Interesting! o.o I think I'm going to take a picture of my face everyday once I start T, just so that I can look all the pictures up together into one huge picture-video to look at the changes. XD
I say go for it, and I hope your selfie skills are better than mine lol. A couple people on Youtube did that and made slideshow videos of showing how much they've changed while on T. Chase Ross is one of them, and I think he made one celebrating his 5th T-anniversary a few months ago.

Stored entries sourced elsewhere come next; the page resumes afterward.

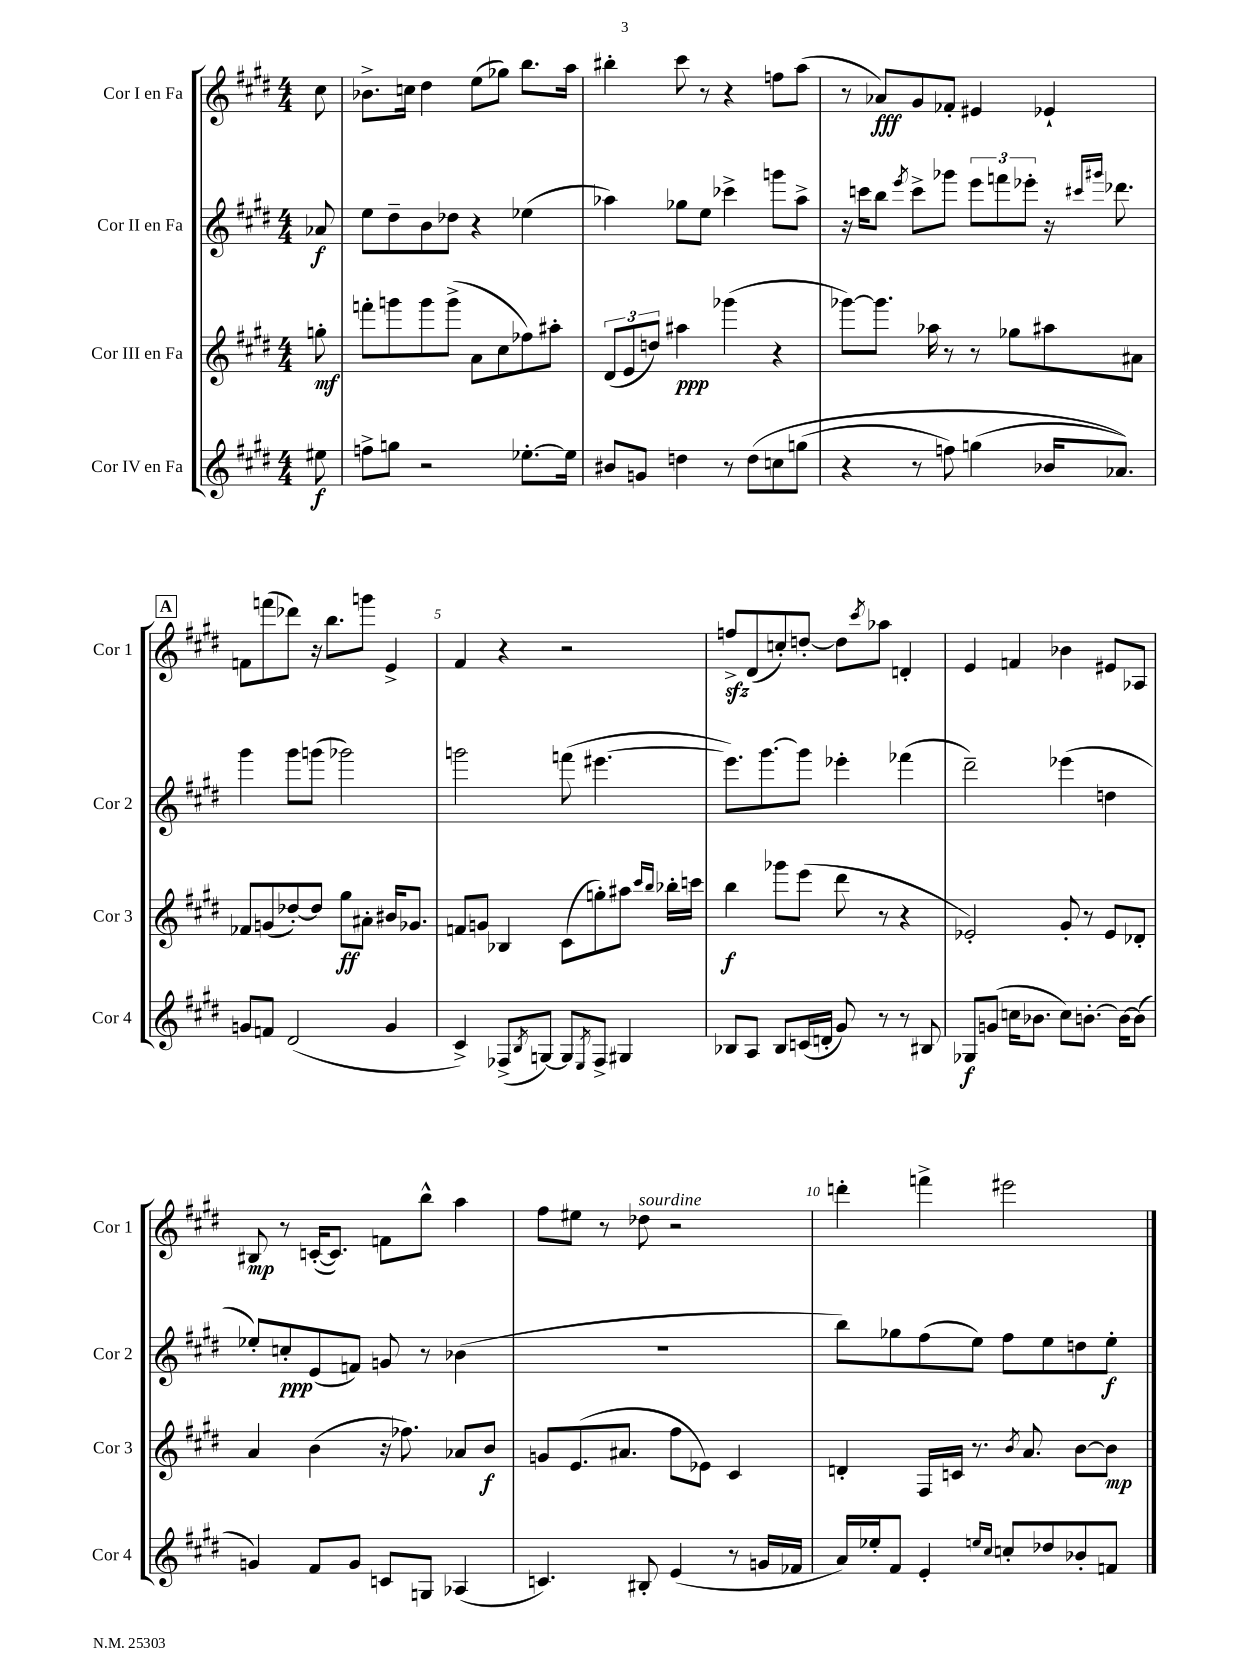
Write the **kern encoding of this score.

**kern	**kern	**kern	**kern
*staff4	*staff3	*staff2	*staff1
*clefG2	*clefG2	*clefG2	*clefG2
*k[f#c#g#d#]	*k[f#c#g#d#]	*k[f#c#g#d#]	*k[f#c#g#d#]
*M4/4	*M4/4	*M4/4	*M4/4
8ee#\	8gg'\	8a-/	8cc#\
=	=	=	=
8ff^\L	8fff'\L	8ee\L	8.b-^\L
8gg\J	8ggg\	8dd#~\	.
.	.	.	16cc\Jk
2r	8ggg\	8b\	4dd#\
.	(8ggg^\J	8dd-\J	.
.	8a\L	4r	(8ee\L
.	8cc#\	.	8gg-\J)
[8.ee-'\L	8ff-\)	(4ee-\	8.bb\L
.	8aa#'\J	.	.
16ee-\]Jk	.	.	16aa\Jk
=	=	=	=
8b#/L	(12d#/L	4aa-\)	4bb#'\
.	12e/	.	.
8g/J	.	.	.
.	12dd/J)	.	.
4dd\	4aa#\	8gg-\L	8ccc#\
.	.	8ee\J	8r
8r	(4ggg-\	4ccc-^\	4r
&(8dd\L	.	.	.
8cc\	4r	8ggg\L	8ff\L
(8gg\J	.	8aa-^\J	(8aa\J
=	=	=	=
4r	[8ggg-\L)	16r	8r
.	.	16ccc\LK	.
.	8.ggg-\]J	8bb\J	8a-/L)
.	.	8qeee/	.
8r	.	8ccc^\L	8g#/
.	16aa-\	.	.
8ff\)	8r	8ggg-\J	8f-'/J
(4gg\	8r	12eee\L	4e#/
.	.	12fff\	.
.	8gg-\L	.	.
.	.	12eee-'\J	.
16b-/LK	8aa#\	16r	4e-`/
.	.	16qqccc#/LL	.
.	.	16qqggg#/JJ	.
8.a-/J)&)	.	8.ddd-\	.
.	8a#\J	.	.
=	=	=	=
8g/L	8f-/L	4ggg#\	8f\L
8f/J	(8g/	.	(8fff\
(2d#/	[8dd-'/)	8ggg#\L	8ddd-\J)
.	8dd-/]J	(8ggg\J	16r
.	.	.	8.bb\L
.	8gg#\L	2ggg-\)	.
.	8a#'\J	.	8ggg\J
4g/	16b#/LK	.	4e^/
.	8.g-/J	.	.
=	=	=	=
4c#^/)	8f/L	2ggg\	4f#/
.	8g/J	.	.
(8F-^/L	4B-/	.	4r
8qB/	.	.	.
[8G/J)	.	.	.
8G/]L	(8c#\L	(8fff\	2r
8qE/	.	.	.
8F-^/J	8gg'\)	[4.eee#\	.
4G#/	8aa#\J	.	.
.	16qqccc#/LL	.	.
.	16qqbb/JJ	.	.
.	16bb-'\LL	.	.
.	16ccc\JJ	.	.
=	=	=	=
8B-/L	4bb\	8.eee#\]L)	8ff^/L
8A/J	.	.	(8d#/
.	.	[8.ggg#\	.
8B-/L	8ggg-\L	.	8cc'/)
(16c/L	(8eee\J	8ggg#\]J	[8dd'/J
16d'/JJ	.	.	.
8g#/)	8ddd#\	4eee-'\	8dd\]L
.	.	.	8qccc#/
8r	8r	.	8aa-\J
8r	4r	(4fff-\	4d'/
8B#/	.	.	.
=	=	=	=
8G-/L	2e-'/)	2ddd#~\)	4e/
(8g/J	.	.	.
16cc\LK	.	.	4f/
8.b-\J	.	.	.
8cc\L)	8g#'/	(4eee-\	4b-\
[8.b'\J	8r	.	.
.	8e-/L	4dd\	8e#/L
16b\_LK	.	.	.
(8b\]J	8d-'/J	.	8A-/J
=	=	=	=
4g/)	4a/	8ee-'/L)	8B#/
.	.	8cc'/	8r
8f#/L	(4b\	(8e/	([16c'/LK
.	.	.	8.c/]J)
8g/J	.	8f/J)	.
8c/L	16r	8g/	8f\L
.	8.ff-\)	.	.
8G/J	.	8r	8bb^^\J
(4A-/	8a-/L	(4b-\	4aa\
.	8b/J	.	.
=	=	=	=
4.c/)	8g/L	1r	8ff#\L
.	(8.e/	.	8ee#\J
.	.	.	8r
.	8.a#/J	.	.
8B#'/	.	.	8dd-\
(4e/	8ff#\L	.	2r
.	8e-\J)	.	.
8r	4c#/	.	.
16g/LL	.	.	.
16f-/JJ	.	.	.
=	=	=	=
16a/LL)	4d'/	8bb\L)	4ddd'\
16ee-'/J	.	.	.
8f#/J	.	8gg-\	.
4e'/	16F#/LL	(8ff#\	4fff^\
.	16c/JJ	.	.
.	8.r	8ee\J)	.
16qqee/LL	.	.	.
16qqcc#/JJ	.	.	.
8cc'/L	.	8ff#\L	2eee#\
.	8qb/	.	.
.	8.a/	.	.
8dd-/	.	8ee\	.
8b-'/	[8b\L	8dd\	.
8f/J	8b\]J	8ee'\J	.
==	==	==	==
*-	*-	*-	*-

^ Ah, I'm more of an Aydian Dowling fan but yeah, Chase seems chill. XD I always feel I can't relate to his transition as much though due to how much larger he was in terms of body fat from the start though. :/ His face also started out more feminine, so I've tried to look at trans guys who had masculine faces pre-T... There are quite a few... Still, it's very hard to compare people. Personally, between my masculine face and lack of feminine body shape, I think I have a lot more room to grow than most trans dudes, but ofc we can only wait and see. XD I had my second therapist appointment two days ago... I'm still not sure how I feel about her because of how slow she's taking everything, but I figure that after I sit through the weird breathing and meditation exercises next appointment, there really can't be any other things she can do to delay me starting exposure therapy. >_< My only fear is that she doesn't feel she's properly trained to monitor me practicing my exposure therapy or something stupid like that... Grrr, I am a little annoyed I'll be missing some of my classes to learn how to breathe properly, which is ofc something I already know how to do. >_>
I started T in June 2014 when I was 17, so I've been on T for two years. I'm quite happy with the results. No more bleeding, my voice is in a clearly male range, I have some facial hair here and there etc. What's not to love?